Herein, we demonstrate the fabrication of hollow Cu₂O–Au nanocomposites by careful control over the GRR process between Cu₂O and HAuCl₄, and then conversion of the as-prepared hollow Cu₂O–Au nanocomposites into Au nanocages by an acid etching process (Scheme 1). The evolution of Cu₂O nanocubes from Cu(OH)₂ nanowire precursors has been found out, and the GRR process between Cu₂O and HAuCl₄ has been investigated by time-dependent TEM study. It is determined that the hollow Cu₂O–Au nanocomposites and Au nanocages show different properties in catalytic and SERS applications. We believe this work may open new avenues for the synthesis of metal/oxide and metal nanostructures via GRR process for various applications.

Scheme 1 Schematic illustration of the synthesis of hollow Cu₂O–Au nanocomposites and Au nanocages through a galvanic replacement reaction (GRR) process between Cu₂O and HAuCl₄.

Experimental section

Synthesis of Cu₂O nanocubes

Cu₂O nanocubes were prepared through a modified reductive solution chemistry route.^25,26 In a typical procedure, 0.5 g of poly(ethylene glycol) (PEG, MW: 2000) was first dissolved in 10 mL of Cu(Ac)₂ aqueous solution (0.1 mM). Once PEG was completely dissolved, 50 μL of NaOH solution (6.0 M) was added dropwise. Upon addition, the solution immediately changed to blue color, indicating the formation of Cu(OH)₂ precursors. After 10 min, 0.2 mL of ascorbic acid (AA) solution (1 M) was added dropwise to the solution, where the solution slowly turned into orange color. The products were collected by centrifugation after a reaction time of 1 h by repeatedly rinsing with DI water and ethanol in order to minimize the surface adsorbed PEG molecules. Here, the experiments were carried out at room temperature or in ice-water bath to study the effect of temperature in the growth of Cu₂O nanocubes.
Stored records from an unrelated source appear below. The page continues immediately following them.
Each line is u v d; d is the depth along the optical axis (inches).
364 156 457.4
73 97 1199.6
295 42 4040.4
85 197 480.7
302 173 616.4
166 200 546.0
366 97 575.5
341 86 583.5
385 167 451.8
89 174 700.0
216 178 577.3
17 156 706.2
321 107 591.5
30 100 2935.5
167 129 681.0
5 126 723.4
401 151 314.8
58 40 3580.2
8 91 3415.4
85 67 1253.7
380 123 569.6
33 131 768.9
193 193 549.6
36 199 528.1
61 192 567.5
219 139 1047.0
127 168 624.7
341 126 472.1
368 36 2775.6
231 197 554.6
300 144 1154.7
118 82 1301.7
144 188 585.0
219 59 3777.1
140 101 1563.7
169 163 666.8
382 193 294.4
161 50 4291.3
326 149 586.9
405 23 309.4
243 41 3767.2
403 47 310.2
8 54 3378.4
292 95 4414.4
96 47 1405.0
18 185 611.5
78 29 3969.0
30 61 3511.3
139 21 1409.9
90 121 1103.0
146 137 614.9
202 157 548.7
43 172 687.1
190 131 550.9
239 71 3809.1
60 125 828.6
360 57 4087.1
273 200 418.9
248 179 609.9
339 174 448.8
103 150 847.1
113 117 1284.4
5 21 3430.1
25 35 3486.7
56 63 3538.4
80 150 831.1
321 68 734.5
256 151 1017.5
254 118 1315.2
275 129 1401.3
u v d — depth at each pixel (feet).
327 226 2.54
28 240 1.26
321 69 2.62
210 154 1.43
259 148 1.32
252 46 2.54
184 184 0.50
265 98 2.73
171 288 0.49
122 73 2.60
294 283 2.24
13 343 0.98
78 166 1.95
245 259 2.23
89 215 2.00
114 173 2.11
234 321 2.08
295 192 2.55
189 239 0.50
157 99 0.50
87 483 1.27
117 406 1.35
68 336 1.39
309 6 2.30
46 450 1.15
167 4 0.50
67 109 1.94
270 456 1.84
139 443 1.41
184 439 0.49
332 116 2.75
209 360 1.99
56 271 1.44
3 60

Synthesis of hollow Cu₂O–Au nanocomposites and Au nanocages

Synthesis of hollow Cu₂O–Au nanocomposites and Au nanocages was achieved through a galvanic replacement process between Cu₂O and HAuCl₄. For the synthesis of hollow Cu₂O–Au nanocomposites, 40 mg of as-synthesized Cu₂O nanocubes were ultrasonically re-dispersed in deionized water, and then 40 mL of HAuCl₄ solution (1 mM) was added under magnetic stirring. The reaction was maintained for 5 min before the hollow Cu₂O–Au nanocomposites were collected by centrifugation and rinsing with water and ethanol. For the synthesis of Au nanocages, 60 mL of HAuCl₄ solution (1 mM) were used to prepare Cu₂O–Au nanocomposites with more Au loading. Then, the as-prepared hollow Cu₂O–Au nanocomposites were re-dispersed into 30 mL deionized water, followed by adding 10 mL of HCl (0.01 M) to dissolve the Cu₂O. Stirring was not applied in order not to destroy the nanocage framework. The products were collected by centrifugation and rinsing with water and ethanol.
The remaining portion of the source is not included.